** Excerpted data follows **

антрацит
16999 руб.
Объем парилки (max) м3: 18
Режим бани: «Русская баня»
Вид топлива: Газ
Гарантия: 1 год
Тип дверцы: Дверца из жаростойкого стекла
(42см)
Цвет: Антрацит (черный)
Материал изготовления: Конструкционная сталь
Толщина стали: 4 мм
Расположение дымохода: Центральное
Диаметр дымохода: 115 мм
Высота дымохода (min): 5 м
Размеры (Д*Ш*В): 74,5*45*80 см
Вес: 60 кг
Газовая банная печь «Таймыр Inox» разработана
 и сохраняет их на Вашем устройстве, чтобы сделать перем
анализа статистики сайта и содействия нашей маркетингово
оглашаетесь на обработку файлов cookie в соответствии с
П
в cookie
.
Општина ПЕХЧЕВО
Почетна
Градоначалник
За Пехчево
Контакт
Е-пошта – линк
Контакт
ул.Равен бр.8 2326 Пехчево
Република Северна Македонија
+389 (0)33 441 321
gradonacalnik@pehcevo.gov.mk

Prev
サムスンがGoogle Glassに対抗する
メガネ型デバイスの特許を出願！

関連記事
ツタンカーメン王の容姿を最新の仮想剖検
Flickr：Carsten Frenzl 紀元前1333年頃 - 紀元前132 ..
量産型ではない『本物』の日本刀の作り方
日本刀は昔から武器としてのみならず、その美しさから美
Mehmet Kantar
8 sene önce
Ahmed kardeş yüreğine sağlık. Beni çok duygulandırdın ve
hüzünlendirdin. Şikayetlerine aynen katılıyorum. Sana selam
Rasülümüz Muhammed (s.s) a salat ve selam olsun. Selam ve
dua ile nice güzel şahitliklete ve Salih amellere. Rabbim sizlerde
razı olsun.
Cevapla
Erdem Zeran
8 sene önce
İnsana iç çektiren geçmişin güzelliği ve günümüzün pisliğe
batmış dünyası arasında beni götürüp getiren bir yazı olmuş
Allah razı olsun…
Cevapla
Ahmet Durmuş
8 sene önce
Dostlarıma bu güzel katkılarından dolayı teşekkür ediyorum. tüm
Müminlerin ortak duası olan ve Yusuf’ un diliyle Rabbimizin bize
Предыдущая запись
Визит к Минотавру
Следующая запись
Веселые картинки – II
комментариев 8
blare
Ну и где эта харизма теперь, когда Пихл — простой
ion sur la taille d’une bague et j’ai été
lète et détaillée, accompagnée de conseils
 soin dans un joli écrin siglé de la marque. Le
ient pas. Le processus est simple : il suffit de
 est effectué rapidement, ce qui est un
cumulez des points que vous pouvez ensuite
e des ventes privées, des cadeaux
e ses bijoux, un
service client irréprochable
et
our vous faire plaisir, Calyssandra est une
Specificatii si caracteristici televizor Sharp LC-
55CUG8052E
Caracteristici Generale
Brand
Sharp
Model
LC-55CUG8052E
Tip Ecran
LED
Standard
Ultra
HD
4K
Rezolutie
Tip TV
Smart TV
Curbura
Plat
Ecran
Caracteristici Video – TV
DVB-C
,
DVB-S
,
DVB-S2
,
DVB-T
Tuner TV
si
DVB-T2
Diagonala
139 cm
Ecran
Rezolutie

** End of Excerpted data **

■ What the task asks ■
In the records above, find every line that contains the word "vous" and copy it.

■ Solution for this exercise ■
cumulez des points que vous pouvez ensuite
our vous faire plaisir, Calyssandra est une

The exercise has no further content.